Canadian malls add condos, apartments as retail stores shut down

  12/22/2017 |   SHARE
Posted in Canadian Housing Market by Anabela Serra | Back to Main Blog Page

New Condos / New highrise condos

Canadian mall owners are adding condos and apartments to their shopping centers, seeking to capitalize on a supply-constrained housing market while reducing exposure to a struggling retail sector.

Developers such as RioCan REIT, Canada’s largest property trust, and the property units of some Canadian pension funds are turning prime land that has historically not been put to best use – such as parking lots or low-rise retail – into housing in one of the world’s most expensive, supply-constrained residential markets.

In the greater Toronto area, there were 12,500 new homes available to purchase in October, less than half the average between October 2000 and 2015, according to Altus Group.

The rental market is just as tight. Toronto has a one per cent rental vacancy rate, according to the Canada Mortgage and Housing Corporation. That was despite the highest level of rental construction in 25 years in the third quarter, according to Urbanation Inc. Home prices have surged more than 60 per cent in Vancouver and 40 per cent in Toronto in the last three years. Even pullbacks in these markets this year following policies to dampen price gains appear to be reversing on continued demand and limited supply.

“The population is growing and there’s no real land left” in Canada’s biggest cities, said RioCan Chief Executive Ed Sonshine.

In Toronto, RioCan is creating ePlace, a development with about a fifth of the retail space of some of its other malls, 1,100 condominiums and apartments, and some offices.

The 466 rental apartments will add the first of 10,000 residential units the shopping center developer plans to own by 2025 across 50 properties.

Buyers are responding. All the condos at ePlace, expected to be completed by early 2019, have already been sold.

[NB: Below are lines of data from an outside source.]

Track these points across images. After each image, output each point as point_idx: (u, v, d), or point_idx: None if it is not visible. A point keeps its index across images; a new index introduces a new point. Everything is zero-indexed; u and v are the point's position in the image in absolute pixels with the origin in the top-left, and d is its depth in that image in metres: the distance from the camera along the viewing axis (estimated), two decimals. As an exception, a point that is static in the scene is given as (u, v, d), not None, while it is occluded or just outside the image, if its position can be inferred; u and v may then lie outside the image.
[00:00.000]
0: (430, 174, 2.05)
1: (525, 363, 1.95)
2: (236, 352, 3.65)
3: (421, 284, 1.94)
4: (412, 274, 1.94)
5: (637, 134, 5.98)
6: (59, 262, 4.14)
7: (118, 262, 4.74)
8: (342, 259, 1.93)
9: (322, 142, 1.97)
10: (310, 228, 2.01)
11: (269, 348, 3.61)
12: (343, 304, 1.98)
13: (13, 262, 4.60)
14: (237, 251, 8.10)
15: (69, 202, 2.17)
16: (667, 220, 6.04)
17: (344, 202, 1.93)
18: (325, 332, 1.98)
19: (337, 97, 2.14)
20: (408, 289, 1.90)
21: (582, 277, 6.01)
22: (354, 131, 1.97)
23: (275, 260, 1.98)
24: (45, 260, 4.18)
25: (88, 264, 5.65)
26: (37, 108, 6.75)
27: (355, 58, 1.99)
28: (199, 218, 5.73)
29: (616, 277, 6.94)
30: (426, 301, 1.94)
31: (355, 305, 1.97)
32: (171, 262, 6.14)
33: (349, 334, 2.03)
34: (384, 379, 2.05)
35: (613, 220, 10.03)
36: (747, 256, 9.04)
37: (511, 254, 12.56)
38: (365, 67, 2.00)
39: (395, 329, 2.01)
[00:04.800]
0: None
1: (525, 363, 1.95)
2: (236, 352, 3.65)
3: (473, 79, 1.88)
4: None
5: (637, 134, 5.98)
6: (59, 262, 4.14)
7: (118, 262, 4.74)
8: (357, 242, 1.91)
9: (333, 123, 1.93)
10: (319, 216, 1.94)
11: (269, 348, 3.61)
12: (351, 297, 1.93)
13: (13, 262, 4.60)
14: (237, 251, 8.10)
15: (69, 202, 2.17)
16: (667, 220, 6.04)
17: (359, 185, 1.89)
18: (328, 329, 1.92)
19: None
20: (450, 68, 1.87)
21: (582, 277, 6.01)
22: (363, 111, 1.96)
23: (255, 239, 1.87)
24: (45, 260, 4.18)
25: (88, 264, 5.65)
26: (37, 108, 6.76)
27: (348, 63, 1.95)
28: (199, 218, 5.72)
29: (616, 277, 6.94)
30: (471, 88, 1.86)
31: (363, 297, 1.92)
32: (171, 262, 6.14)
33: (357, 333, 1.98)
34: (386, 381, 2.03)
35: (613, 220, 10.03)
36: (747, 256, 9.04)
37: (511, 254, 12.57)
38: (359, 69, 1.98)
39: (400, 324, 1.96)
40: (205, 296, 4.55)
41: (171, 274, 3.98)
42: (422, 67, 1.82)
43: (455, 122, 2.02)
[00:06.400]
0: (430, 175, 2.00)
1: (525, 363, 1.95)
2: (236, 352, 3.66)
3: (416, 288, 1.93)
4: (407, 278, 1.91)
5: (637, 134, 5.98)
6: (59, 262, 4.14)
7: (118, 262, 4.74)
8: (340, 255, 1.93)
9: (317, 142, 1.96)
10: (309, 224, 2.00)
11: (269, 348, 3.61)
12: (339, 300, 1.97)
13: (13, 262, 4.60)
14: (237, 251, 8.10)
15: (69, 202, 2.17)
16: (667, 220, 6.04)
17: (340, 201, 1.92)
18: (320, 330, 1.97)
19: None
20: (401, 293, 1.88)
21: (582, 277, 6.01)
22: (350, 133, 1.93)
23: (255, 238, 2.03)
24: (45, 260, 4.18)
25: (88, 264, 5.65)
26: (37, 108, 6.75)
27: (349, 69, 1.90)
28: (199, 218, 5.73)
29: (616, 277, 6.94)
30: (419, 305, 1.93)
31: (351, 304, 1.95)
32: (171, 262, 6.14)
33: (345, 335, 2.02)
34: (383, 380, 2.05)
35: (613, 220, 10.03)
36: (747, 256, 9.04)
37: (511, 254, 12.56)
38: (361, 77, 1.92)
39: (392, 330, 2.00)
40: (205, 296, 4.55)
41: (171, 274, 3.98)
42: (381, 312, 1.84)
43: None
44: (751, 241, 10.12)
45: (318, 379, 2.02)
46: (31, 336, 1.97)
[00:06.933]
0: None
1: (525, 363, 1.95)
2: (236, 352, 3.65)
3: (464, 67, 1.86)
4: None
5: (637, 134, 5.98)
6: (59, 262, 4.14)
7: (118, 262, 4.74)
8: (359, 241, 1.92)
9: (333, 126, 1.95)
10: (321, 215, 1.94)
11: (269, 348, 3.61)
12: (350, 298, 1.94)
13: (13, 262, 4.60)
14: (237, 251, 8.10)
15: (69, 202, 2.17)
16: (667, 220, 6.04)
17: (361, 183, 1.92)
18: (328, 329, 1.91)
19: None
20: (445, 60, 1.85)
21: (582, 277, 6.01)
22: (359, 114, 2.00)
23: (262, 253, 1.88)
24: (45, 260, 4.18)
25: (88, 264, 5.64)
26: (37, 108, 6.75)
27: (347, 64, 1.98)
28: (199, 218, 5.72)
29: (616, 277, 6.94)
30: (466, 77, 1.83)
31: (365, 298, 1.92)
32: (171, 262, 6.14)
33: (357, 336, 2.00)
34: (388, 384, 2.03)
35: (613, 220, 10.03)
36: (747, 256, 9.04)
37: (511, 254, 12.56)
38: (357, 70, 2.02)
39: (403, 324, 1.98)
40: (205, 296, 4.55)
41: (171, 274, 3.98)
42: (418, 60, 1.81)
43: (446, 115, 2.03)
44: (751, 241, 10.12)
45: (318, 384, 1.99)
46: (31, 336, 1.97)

Even owners of thriving malls are joining in.

Yorkdale Shopping Center in Toronto is Canada’s most productive mall, with C$1,653 of sales per square foot for the year ended June 30, according to a Retail Council of Canada study.

But owner Oxford Properties, the real estate unit of the Ontario Municipal Employees Retirement System, is seeking to add as many as 1,496 residential units, offices and hotel space under a planned revamp.

Oxford is betting that better public transit and technological changes such as autonomous vehicles will reduce demand for parking, said Bradley Jones, head of retail at Oxford.

More mall vacancies

Rising retail vacancies, exacerbated by the demise of Sears Canada and Target Corp’s Canadian operations over the past few years, “have caused even more people to start thinking that there are alternate uses for part of their sites,” said Matthew Smith, head of national retail investment at Jones Lang LaSalle.

And, if a concentration of retailers around transport nodes is weighing on businesses despite their location, changing some to residential could reduce that burden, Smith said.

It’s not simply about plopping a few apartments on or adjacent to existing malls, however. Owners like Cadillac Fairview (CF), a unit of the Ontario Teachers’ Pension Plan, have concluded that the traditional mall, anchored by department stores with chain stores and fast-food restaurants in between, may no longer be as profitable.

CF plans to spend about C$2 billion to add residential units at four of its malls, in addition to one under construction in Toronto, said Finley McEwen, its senior vice president for development.

Many of the redevelopments include “turning the malls inside out,” putting specialty stores, sit-down restaurants and other non-traditional mall occupants facing outward, which, combined with the residential units, create a space that’s more alive, McEwen said.

“Mixing uses creates a vibrancy after hours, they create safer streets … And they become naturally more attractive,” he said.